How could she and colleagues support families trying to make living arrangements for their adult children with intellectual and developmental disabilities without doing it all in person?
But in March – with a global pandemic creating a worldwide shutdown – the senior training and consultation specialist at the Rutgers School of Public Health Community Living Education Project (CLEP) realized there was no other choice. She would have to adapt and find a new way to work with families to make these placements happen.
“It was like we were taking the humanness out of it,” said the CLEP specialist who has an adult daughter with developmental disabilities and understands the importance of getting it right for individuals who are moving into the adult system. “But I thought, let’s try. I have to say I was amazed how much we could still support families without the face-to–face interaction.”
For almost two decades, the CLEP program at the Rutgers School of Public Health – supported by the New Jersey Department of Human Services, Division of Developmental Disabilities – has provided information and help to those with intellectual/developmental disabilities, identifying community living arrangements and residential living options that will work best for them.
The CLEP team didn’t think it would be possible to offer the same personal interaction that was necessary to connect families and providers.
But, Trump now admits, video conferencing can be even more effective.
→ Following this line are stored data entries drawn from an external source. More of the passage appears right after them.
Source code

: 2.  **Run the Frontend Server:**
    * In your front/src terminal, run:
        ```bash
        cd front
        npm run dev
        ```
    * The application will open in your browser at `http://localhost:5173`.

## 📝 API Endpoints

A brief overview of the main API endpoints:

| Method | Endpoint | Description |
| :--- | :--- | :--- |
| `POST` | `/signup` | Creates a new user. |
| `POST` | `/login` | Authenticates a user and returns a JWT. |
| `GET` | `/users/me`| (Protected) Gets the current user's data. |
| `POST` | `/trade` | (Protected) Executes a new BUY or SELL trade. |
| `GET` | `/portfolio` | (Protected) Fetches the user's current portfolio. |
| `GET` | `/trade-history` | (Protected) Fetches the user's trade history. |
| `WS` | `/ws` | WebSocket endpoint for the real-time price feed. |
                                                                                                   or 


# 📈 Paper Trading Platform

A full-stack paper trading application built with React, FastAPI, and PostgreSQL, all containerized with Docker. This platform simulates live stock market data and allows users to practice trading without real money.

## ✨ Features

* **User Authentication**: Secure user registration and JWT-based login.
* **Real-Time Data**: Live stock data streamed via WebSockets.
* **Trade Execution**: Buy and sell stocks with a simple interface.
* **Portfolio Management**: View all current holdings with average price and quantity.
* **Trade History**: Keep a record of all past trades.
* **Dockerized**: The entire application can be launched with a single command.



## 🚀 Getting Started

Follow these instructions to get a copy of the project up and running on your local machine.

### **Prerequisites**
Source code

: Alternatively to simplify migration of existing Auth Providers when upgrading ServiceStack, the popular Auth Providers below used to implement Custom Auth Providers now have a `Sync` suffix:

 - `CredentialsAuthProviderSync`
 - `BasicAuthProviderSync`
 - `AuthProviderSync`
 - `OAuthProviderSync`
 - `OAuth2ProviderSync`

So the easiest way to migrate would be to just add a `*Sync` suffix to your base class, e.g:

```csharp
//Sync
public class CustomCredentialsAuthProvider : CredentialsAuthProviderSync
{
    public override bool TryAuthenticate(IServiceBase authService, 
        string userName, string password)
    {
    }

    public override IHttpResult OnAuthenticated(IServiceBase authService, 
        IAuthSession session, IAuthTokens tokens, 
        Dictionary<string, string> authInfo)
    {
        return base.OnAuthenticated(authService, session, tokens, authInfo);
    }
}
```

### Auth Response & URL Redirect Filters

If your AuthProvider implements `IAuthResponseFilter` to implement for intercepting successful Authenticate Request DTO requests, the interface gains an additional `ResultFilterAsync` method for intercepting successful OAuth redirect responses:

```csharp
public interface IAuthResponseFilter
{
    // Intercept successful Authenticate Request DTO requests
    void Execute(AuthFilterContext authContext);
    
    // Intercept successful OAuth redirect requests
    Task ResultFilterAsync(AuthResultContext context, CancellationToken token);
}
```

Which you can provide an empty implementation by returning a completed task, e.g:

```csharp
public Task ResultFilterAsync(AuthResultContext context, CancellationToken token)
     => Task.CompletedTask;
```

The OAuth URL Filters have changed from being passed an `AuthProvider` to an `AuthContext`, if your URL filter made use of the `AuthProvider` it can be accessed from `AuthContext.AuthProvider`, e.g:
Instead of spending hours in the car driving to appointments throughout the state to meet with families, case managers, providers and others, she stayed at home and used her computer to make the connections. After doing this work for more than two decades, she soon realized an unexpected benefit: she could do these meetings all at once, making it easier to coordinate care for the families she serves.
“I was so happy that we could work during this difficult time,” she said. “When I realized that the family and I could meet with the entire team, which could often be more than a dozen people and get this done, I realized how much better this was and how much time is saved for everyone.”
CLEP provided invaluable help for Lisa Fitton.
Her son Andrew, who is on the autism spectrum and turned 21 in July, needed to move from the juvenile treatment facility he had been living in for the past year to a home for adults.
Andrew had lived at home with his mother before with some at-home support, but exhibited violent outbursts for a number of years and needed medication adjustment and more behavioral support.
Fitton was at the beginning of looking for an adult home for her son when she met the counselors at CLEP in January. Shortly afterwards, the pandemic put an end to meeting in person, touring houses and face-to-face meetings with the people who would oversee her son’s living arrangements.
“One day we were meeting in person and then we had to do everything by phone and Zoom sessions,” said Fitton. “I have to say I don’t think I missed anything because of this. The people from CLEP were wonderful, very professional and very knowledgeable because some of them had gone through this with their own kids.”
Besides helping her to find a home for Andrew, Fitton said the CLEP team also helped her navigate the system and learn how to best advocate for her son who could be more challenging to place because of his behavior. They assured her that with proper support and careful selection Andrew could find a home where they both could feel secure.
“My son is going to have a lifetime of needs and if wasn’t for CLEP I might have picked the first provider that came along without thinking about what he needed now and much later on,” Fitton said.
Colleen McKay Wharton, CLEP director at Rutgers, said the changes that needed to be made to accommodate families during the COVID-19 pandemic led to some unexpected benefits for the staff and those seeking support and guidance that could remain post COVID-19.
“In spite of the expectations that virtual meetings and planning processes would result in less human connections, in fact it has proven to be very person-centered,” she said. “It has allowed more participation from those involved in the process and often decisions made more quickly. A win-win all around.”